Ces TIC auraient totalisé 2,3 % des émissions globales de gaz à effet de serre, avec une augmentation annuelle de plus de 6 %!

Et l'usage des TIC ne semble pas avoir diminué, actuellement, la consommation de papier. Beaucoup des études parues sur le coût des nouvelles technologies numériques sont faites par des groupements d'éditeurs qui cherchent à se positionner dans le domaine du livre électronique et constatent que le produit électronique est complémentaire du produit imprimé et en soutien la diffusion. Mais l'investissement dans ce secteur ne semble pas permettre d'arrêter réellement l'érosion de la publication sous forme d'imprimé.

Il y a des remèdes «écologiques» simples et accessibles à tous, comme le fait de favoriser les ordinateurs portables conçu pour consommer moins; ou le fait d'éteindre tous les appareils électroniques quand on ne s'en sert pas (notamment la nuit). Mais c'est vers Jeremy Rifkin (La Troisième Révolution Industrielle, Paris, 2012) qu'il faut se tourner pour trouver la parade dynamique: profiter d'une mise en réseau de plus en plus généralisée pour utiliser le réseau non plus comme consommateur, mais comme producteur d'énergie électrique dans la mesure où chaque bâtiment, grâce à des panneaux photovoltaïques, peut devenir producteur d'énergie électrique!

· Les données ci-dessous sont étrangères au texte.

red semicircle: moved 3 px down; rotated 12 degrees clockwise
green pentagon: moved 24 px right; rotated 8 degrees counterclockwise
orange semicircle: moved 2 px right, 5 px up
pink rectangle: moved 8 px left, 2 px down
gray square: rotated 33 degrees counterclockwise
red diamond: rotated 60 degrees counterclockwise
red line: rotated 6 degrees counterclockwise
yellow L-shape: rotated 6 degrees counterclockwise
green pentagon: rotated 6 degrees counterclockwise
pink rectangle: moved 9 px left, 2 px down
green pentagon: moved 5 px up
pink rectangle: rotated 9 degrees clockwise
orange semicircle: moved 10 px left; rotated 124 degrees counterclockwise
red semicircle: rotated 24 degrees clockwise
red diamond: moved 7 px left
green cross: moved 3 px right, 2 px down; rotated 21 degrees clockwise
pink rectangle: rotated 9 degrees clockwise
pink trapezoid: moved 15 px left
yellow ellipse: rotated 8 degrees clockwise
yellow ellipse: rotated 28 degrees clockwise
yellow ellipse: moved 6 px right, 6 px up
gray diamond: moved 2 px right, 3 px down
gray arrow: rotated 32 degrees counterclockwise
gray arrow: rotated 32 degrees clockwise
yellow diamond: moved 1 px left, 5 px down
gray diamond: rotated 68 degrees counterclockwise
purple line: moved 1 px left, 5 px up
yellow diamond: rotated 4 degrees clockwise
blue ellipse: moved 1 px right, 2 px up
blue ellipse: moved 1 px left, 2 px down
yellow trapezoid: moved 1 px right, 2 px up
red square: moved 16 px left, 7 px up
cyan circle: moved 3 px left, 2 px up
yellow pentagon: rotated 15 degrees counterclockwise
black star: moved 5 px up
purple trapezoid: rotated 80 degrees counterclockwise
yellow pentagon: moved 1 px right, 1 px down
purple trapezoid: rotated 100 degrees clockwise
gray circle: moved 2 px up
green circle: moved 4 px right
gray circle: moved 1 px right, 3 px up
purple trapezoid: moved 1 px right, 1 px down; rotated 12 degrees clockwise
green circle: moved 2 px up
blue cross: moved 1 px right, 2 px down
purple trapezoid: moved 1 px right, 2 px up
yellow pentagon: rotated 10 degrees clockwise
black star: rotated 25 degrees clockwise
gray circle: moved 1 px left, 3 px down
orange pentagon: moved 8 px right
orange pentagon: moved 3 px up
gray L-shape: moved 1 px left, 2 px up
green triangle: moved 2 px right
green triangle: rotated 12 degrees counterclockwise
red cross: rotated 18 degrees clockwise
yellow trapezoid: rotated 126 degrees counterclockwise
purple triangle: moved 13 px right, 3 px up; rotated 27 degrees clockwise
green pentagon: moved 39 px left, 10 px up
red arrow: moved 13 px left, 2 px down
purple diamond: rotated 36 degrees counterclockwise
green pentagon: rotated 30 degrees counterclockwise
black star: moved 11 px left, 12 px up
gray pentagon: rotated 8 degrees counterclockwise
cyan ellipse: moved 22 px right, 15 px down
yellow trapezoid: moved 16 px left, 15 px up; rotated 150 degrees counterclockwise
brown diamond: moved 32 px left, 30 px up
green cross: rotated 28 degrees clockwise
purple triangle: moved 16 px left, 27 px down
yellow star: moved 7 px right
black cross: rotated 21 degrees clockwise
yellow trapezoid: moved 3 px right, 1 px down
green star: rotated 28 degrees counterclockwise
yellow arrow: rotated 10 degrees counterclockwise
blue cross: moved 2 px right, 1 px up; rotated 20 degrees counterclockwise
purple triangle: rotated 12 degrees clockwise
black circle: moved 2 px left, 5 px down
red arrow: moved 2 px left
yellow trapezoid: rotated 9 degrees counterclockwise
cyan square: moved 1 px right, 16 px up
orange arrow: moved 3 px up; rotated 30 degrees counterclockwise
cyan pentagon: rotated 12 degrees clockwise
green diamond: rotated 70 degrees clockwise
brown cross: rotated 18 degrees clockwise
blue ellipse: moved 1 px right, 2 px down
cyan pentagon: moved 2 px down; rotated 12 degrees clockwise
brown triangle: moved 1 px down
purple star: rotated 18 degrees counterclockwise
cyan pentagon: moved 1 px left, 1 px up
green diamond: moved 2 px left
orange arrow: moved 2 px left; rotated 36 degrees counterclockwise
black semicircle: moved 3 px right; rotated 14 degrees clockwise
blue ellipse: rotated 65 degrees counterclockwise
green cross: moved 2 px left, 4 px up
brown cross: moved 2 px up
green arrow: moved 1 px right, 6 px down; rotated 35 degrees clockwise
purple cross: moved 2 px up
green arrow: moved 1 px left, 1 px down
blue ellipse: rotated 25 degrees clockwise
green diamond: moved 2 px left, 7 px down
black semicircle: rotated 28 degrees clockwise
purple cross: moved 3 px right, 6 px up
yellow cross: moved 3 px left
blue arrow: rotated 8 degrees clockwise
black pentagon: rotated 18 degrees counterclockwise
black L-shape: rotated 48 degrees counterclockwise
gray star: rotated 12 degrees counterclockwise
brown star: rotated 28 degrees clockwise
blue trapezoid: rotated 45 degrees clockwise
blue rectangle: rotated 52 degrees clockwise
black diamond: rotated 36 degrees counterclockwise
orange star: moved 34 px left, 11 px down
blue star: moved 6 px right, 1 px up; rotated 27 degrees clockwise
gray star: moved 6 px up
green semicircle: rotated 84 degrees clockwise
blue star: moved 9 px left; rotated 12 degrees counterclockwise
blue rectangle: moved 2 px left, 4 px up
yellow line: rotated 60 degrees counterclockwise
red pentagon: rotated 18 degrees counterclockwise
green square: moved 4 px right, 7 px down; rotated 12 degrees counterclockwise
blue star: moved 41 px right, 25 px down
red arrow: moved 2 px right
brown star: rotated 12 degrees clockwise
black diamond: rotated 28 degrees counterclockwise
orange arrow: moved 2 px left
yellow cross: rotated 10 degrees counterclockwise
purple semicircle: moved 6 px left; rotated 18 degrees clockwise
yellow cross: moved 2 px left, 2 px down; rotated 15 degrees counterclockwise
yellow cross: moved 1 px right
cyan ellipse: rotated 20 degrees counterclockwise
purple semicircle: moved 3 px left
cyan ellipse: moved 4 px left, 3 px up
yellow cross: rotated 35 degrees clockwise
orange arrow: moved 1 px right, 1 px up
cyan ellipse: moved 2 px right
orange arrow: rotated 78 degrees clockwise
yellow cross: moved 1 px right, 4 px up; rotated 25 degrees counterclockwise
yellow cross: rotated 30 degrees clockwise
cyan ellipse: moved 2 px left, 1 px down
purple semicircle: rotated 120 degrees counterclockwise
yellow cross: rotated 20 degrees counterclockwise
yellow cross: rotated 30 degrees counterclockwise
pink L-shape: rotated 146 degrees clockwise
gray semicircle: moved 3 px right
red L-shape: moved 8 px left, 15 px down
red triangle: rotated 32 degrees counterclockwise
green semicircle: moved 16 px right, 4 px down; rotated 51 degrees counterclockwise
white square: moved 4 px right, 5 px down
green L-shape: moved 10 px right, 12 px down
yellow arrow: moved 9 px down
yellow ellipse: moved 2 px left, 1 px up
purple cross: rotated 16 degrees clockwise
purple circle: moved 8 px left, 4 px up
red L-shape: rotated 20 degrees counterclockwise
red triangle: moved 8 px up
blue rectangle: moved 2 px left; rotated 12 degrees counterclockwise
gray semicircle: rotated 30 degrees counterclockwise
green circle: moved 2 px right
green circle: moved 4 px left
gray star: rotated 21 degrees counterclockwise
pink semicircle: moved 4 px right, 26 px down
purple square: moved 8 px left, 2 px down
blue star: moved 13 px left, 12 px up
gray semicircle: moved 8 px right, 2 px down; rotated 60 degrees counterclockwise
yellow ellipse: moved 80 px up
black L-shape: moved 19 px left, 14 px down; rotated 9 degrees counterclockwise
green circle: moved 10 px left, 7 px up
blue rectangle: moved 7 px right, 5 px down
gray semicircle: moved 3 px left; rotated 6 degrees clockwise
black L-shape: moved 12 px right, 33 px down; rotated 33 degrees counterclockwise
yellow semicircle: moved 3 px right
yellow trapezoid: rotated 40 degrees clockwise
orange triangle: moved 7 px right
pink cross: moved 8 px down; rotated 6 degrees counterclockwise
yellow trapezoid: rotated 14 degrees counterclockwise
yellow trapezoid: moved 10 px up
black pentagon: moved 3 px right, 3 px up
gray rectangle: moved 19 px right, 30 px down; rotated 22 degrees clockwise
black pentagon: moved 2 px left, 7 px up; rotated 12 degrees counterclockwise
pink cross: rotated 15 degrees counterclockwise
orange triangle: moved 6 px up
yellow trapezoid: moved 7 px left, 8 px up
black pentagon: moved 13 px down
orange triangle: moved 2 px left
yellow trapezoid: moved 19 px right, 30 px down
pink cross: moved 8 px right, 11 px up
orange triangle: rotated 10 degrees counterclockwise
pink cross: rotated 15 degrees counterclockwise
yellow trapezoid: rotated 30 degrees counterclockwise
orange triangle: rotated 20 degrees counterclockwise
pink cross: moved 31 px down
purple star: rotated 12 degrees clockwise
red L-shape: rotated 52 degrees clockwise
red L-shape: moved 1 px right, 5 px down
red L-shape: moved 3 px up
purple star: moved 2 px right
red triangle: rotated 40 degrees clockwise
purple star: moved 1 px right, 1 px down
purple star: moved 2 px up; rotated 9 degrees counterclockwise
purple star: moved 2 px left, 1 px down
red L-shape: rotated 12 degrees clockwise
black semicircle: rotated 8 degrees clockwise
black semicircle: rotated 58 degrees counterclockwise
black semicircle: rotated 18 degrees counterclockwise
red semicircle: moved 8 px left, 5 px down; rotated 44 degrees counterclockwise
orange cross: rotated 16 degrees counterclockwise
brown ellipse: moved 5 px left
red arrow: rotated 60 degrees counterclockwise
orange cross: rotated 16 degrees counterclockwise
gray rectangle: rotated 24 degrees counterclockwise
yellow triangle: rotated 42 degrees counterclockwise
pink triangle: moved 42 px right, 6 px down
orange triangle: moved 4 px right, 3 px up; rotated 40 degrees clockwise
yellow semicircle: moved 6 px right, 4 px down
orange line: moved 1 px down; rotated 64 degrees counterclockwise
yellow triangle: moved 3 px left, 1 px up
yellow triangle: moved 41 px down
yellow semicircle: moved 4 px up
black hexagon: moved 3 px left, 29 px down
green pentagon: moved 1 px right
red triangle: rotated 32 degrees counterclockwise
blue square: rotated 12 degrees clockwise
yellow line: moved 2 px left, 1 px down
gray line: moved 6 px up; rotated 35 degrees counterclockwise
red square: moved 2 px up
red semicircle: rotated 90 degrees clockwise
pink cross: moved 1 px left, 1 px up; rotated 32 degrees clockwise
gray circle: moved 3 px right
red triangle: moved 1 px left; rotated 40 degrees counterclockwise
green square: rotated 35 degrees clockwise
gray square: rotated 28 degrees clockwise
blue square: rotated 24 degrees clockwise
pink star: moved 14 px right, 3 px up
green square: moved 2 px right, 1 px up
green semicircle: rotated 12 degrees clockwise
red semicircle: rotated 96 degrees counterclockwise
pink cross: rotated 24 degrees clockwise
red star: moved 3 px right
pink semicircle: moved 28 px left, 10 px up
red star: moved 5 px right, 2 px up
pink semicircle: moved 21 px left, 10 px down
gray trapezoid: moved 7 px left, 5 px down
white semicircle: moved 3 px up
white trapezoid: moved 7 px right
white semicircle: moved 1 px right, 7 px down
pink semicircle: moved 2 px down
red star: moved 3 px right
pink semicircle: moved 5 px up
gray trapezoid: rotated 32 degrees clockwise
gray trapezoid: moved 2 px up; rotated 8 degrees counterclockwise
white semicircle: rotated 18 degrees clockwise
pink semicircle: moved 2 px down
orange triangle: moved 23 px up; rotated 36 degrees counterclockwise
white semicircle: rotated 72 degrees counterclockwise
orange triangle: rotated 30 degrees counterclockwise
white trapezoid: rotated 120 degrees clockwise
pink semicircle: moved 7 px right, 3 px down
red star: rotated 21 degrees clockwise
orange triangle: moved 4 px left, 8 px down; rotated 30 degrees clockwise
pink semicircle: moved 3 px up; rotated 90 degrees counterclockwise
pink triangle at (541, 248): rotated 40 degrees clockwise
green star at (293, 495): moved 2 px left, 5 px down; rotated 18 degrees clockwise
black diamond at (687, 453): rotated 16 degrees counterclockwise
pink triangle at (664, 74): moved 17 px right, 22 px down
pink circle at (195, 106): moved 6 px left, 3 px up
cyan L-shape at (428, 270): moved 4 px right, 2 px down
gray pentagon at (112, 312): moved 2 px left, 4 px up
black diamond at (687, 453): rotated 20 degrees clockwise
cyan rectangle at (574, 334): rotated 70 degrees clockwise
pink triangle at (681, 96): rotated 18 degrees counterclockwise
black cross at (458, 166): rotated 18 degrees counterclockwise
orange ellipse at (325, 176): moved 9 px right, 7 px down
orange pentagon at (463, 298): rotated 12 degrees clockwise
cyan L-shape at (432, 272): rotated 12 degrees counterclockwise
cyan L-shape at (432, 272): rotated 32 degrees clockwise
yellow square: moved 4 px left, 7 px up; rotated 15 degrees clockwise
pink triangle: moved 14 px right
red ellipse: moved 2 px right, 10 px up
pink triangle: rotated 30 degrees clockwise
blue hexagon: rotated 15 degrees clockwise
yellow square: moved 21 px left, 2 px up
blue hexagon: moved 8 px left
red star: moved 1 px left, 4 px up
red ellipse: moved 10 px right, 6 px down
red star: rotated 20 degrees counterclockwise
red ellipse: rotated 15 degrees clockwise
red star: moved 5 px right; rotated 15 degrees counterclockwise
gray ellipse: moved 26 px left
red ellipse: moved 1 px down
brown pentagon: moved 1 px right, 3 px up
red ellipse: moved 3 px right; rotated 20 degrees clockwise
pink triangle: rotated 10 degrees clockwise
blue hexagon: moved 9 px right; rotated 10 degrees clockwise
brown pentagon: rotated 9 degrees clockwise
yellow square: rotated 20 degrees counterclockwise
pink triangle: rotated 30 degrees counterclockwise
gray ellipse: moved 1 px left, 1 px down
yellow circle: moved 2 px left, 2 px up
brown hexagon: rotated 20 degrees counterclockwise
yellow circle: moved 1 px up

Mais cette solution est actuellement bloquée par les lobbies du pétrole et de la finance, et donc également par les «distributeurs» d'énergie qui pourraient y perdre leurs monopoles exorbitants! Et cette solution demande également une assez large réorganisation des réseaux de distribution de l'énergie et de leur mode de rétribution. Il peut être intéressant de savoir, globalement, quels sont les postes qui coûtent pour ce domaine dans des budgets administratifs comme ceux étudiés par les auteurs canadiens cités ci-dessus. On y trouve:
a) les conseillers en technologie de l'information;
b) les ordinateurs et équipements d'ordinateurs;
c) les équipements informatiques et logiciels;
d) les autres services liés au numérique (matériels de transmission, services de transmission et de stockage, services audio-visuels, etc.).
Et, selon les administrations, ce sont les trois premiers qui coûtent le plus cher avec des variantes souvent liées aux renouvellement de matériels, d'infrastructures ou de contrats. Chacun peut adapter ces catégories à son budget professionnel ou personnel et tenter d'en faire un bilan.

Mais dire que le numérique ne coûte rien, c'est une contre-vérité.